Earth and Atmospheric Sciences, Department of


First Advisor

David K. Watkins

Date of this Version



Clark, W. B., and Watkins, D.K., 2018, A quantitative analysis of calcareous nannofossils across a Late Oligocene paleolatitude transect of the North Atlantic Ocean. [Masters Thesis]:University of Nebraska-Lincoln, 56 p.


A THESIS Presented to the Faculty of The Graduate College at the University of Nebraska In Partial Fulfillment of Requirements For the Degree of Master of Science, Major: Earth & Atmospheric Sciences, Under the Supervision of Professor David K. Watkins. Lincoln, Nebraska: August 2018

Copyright © 2018 William Barrett Clark


Samples from ODP Sites 926, 628, 563, U1406, 647, and 918, were analyzed quantitatively across a paleolatitude transect of the North Atlantic Ocean to determine the paleolatitudinal distribution of calcareous nannofossils in the Late Oligocene and the effects of that distribution on biostratigraphic resolution. Detrended Correspondence Analysis (DCA), a Temperature index (TI), and the Shannon Diversity Index (H), were used to examine the paleoenvironmental gradients which exerted the most control over the distribution of species and their abundances. The temperature index correlates significantly to the first axis of the DCA, suggesting that thermal controls were the most important factor in the distribution of Late Oligocene nannofossils in the North Atlantic. Shannon Diversity and the percent abundance of the taxon Reticulofenestra minuta correlates significantly to DCA 2, suggesting that surface water mass fertility was an important secondary controlling factor during the Late Oligocene.

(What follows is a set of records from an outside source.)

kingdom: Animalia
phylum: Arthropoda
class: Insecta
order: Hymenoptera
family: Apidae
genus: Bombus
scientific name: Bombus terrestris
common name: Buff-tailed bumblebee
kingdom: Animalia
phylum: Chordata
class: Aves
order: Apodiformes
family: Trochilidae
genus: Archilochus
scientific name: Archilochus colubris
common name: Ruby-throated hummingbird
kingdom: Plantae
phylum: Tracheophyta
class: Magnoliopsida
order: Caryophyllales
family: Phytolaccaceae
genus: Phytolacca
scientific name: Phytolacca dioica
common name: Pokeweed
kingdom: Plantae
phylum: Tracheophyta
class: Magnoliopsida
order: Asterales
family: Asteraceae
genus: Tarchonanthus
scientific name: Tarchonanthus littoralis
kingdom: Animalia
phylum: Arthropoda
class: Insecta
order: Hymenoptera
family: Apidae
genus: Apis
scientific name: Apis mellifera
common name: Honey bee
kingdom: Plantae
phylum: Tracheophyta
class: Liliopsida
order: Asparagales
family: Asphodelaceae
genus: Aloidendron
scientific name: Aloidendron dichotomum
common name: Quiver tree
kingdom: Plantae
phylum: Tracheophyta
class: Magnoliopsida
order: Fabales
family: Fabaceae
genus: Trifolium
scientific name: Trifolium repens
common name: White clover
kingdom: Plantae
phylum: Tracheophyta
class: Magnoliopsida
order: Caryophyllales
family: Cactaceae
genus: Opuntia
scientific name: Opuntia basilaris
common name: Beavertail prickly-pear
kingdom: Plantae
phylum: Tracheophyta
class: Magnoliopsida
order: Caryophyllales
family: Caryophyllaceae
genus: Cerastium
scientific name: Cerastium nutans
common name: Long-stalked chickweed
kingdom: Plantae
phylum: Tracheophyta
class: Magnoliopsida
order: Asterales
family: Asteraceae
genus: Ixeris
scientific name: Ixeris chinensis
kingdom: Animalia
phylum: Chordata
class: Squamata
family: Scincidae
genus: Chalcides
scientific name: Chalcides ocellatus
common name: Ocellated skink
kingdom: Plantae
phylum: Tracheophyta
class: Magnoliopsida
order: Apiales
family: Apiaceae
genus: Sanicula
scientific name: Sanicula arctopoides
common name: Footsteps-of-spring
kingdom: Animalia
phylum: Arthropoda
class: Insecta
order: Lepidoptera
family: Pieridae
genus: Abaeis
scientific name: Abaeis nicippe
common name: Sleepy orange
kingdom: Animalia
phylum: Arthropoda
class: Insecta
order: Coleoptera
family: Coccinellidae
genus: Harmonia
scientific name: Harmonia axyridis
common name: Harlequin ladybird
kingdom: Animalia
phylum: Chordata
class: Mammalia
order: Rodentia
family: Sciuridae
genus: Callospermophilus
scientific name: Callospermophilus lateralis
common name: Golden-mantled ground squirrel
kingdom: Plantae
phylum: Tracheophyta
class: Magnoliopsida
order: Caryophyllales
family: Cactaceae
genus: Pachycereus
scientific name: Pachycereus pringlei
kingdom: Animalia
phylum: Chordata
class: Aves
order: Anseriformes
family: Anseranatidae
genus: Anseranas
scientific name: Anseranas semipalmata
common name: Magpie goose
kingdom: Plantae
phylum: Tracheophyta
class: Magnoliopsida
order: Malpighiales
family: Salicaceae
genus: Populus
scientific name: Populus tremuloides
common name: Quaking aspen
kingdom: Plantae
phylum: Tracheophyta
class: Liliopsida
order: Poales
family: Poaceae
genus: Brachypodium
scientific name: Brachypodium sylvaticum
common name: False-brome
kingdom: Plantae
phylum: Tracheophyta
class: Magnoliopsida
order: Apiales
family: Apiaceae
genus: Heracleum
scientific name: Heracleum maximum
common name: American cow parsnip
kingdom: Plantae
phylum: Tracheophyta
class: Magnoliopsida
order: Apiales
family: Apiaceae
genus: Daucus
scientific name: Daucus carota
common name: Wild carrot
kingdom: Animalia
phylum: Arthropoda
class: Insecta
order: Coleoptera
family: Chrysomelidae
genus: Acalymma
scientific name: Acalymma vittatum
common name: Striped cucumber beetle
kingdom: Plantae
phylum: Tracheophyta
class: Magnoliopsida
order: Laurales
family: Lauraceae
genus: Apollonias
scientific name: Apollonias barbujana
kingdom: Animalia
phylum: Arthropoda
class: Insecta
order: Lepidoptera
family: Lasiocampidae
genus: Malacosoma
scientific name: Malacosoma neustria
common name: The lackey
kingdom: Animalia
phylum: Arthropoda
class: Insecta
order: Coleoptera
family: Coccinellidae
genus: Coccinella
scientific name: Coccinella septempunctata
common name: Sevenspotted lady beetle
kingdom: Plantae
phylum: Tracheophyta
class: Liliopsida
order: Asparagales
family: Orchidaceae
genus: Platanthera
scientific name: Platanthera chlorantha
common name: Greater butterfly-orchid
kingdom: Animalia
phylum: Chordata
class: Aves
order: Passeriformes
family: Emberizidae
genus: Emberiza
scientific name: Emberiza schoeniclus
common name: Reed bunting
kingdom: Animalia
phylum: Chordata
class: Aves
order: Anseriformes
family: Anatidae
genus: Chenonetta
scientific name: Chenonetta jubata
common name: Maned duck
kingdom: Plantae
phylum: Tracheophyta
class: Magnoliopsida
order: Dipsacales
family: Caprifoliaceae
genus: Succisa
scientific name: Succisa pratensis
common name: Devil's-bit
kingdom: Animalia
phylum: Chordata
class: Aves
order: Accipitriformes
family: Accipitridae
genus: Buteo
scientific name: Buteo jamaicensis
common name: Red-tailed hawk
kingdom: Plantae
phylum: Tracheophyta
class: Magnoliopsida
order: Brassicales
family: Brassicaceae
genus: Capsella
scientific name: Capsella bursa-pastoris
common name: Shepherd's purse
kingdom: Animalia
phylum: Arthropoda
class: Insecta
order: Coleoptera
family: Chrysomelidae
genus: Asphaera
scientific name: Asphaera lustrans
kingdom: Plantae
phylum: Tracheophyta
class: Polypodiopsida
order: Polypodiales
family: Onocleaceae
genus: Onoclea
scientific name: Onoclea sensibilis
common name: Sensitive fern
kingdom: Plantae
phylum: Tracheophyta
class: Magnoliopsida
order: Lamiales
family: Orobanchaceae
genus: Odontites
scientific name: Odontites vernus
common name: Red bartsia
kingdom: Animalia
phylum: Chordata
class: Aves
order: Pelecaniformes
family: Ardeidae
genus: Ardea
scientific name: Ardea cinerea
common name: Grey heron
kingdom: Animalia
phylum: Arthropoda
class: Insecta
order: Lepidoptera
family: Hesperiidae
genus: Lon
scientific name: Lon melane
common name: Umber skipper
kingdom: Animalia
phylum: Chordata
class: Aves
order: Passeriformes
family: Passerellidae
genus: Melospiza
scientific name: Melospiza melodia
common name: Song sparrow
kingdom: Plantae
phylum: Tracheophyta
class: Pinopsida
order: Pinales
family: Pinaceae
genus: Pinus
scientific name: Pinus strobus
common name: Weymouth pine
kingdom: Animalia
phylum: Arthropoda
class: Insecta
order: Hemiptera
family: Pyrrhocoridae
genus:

A biochronological analysis utilizing Unitary Associations (UA) divided the assemblage into 6 UAs, correlating with the biostratigraphic scheme of Agnini et al. (2014). UA 3 and UA 4, defined by the base of Sphenolithus calyculus, was not used in the Agnini et al. (2014) biozones, and offers an additional bioevent for the Upper Oligocene. The absence of UA 5 at Hole 926B reveals a disconformity that was not identified previously. The zonation scheme of Bergen et al. (2017) which utilizes S. calyculus, and Agnini et al. (2014) cannot be accurately applied to the North Atlantic Ocean north of 53° latitude. The best biostratigraphic resolution in the Late Oligocene North Atlantic is restricted to the upper mid latitudes Sites 628, 563, and U1406. These latitudes, from 27-40°, represent the warm gyre center and the temperate gyre perimeter.